> [ACTIVITY]: Please set down the cotton history text below word for word, from "By the 14th" to "the James River.".

What is Cotton? - The History of Cotton Weaving and Fabric

Cotton grows in several places on the planet, but it has been familiar, cultivated, and used by different communities across the globe for centuries. Cotton is one of the most ancient textiles still widely used today and outside of garments, is a popular textile for curtains, blinds and soft furnishings. Historians, however, are unsure when humans began using it as a textile.


According to historians and scientists, cloth slices or written notes regarding cotton fibre dating back to 7,000 years. The scientists made the most ancient discovery in a Mexican cave, where they found cotton bits and pieces almost 7,000 years old. These remains were much like the ones cultivated in the U.S.A. today.


Archaeologists have even unearthed cloth remains in the Indus Valley, now in Pakistan, which belonged to 3000 B.C, where it was weaved and spun into fabric. At the same time, even Egypt, India, Peru, and China were also making cotton clothes.


In 1500 B.C., a Hindu Rig-Veda hymn referred cotton as threads in the loom. Cotton was first cultivated in India although it grew copiously in other parts of the world. It was only in 800 A.D when the cotton cloth entered Europe through the Arab merchants.


Upon discovering America in 1492, Columbus noticed cultivation of cotton in the Bahamas. By 1500, the plant was recognised throughout the world.



From 14th Century until the Industrial Revolution

By the 14th century, the farmers in the Mediterranean region were into cotton cultivation. The cultivated cotton fibre was then shipped to the Netherlands for spinning and weaving. In the early 1500s, cotton was cultivated by Native Americans. This was evident from the findings of the Coronado voyage during 1540-42. It is believed that the Spaniards planted cotton crops in 1556 in Florida and later in 1607 in Virginia. By 1616, colonists were found cultivating the plant in Virginia along the James River.


In the early 1700s during the peak of British Empire in England, it was illegal to manufacture or import cotton clothes. This law was implemented for protecting the robust wool and sheep industry of the British at that time. As a result, the cotton industry could not expand to the U.S. colonies although it was already introduced by the early 1600’s in North America.


It was only in 1730 that cotton was spun by machine first, in England. The early and late innovations in U.S along with the industrial revolution in England made its way to the vital reputation of cotton today, across the globe.

> [DATA EXCERPTS]:
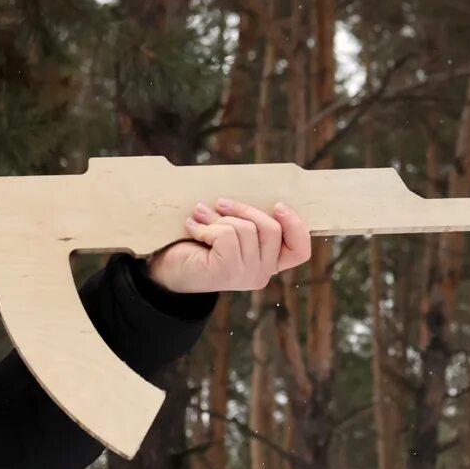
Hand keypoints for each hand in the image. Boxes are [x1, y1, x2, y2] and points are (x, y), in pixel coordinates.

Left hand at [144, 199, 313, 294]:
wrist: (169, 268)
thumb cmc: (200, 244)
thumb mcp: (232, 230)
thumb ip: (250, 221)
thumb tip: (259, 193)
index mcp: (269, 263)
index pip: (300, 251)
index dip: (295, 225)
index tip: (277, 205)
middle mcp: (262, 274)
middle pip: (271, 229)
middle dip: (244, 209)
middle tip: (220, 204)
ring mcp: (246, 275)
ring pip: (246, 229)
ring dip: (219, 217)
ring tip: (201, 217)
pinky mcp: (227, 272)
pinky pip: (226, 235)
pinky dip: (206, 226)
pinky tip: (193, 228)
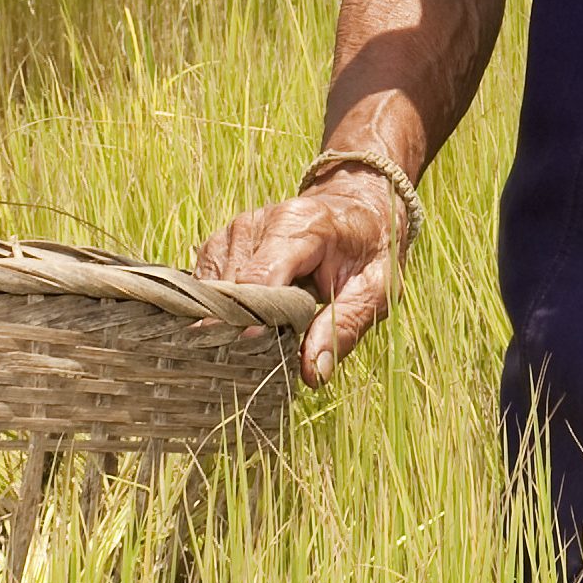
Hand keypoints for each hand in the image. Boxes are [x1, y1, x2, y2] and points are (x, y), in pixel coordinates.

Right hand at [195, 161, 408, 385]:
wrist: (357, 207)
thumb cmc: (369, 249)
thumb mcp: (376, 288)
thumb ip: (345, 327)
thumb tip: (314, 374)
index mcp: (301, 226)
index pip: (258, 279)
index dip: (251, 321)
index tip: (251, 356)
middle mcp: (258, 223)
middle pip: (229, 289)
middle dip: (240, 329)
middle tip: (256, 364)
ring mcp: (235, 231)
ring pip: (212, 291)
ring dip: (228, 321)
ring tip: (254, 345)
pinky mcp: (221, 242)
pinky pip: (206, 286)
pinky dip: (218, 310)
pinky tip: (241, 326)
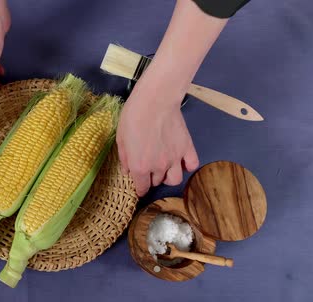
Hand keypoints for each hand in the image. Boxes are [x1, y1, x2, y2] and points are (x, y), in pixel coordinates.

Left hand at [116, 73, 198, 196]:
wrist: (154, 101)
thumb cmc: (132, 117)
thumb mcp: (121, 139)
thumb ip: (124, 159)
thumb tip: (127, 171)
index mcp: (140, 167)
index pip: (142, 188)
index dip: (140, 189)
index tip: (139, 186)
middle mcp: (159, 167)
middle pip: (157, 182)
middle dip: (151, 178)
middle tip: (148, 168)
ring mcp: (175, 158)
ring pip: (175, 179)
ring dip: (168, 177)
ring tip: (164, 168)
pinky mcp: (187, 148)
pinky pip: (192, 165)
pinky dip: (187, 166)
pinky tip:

> [REPLY]:
By the 14th century, the farmers in the Mediterranean region were into cotton cultivation. The cultivated cotton fibre was then shipped to the Netherlands for spinning and weaving. In the early 1500s, cotton was cultivated by Native Americans. This was evident from the findings of the Coronado voyage during 1540-42. It is believed that the Spaniards planted cotton crops in 1556 in Florida and later in 1607 in Virginia. By 1616, colonists were found cultivating the plant in Virginia along the James River.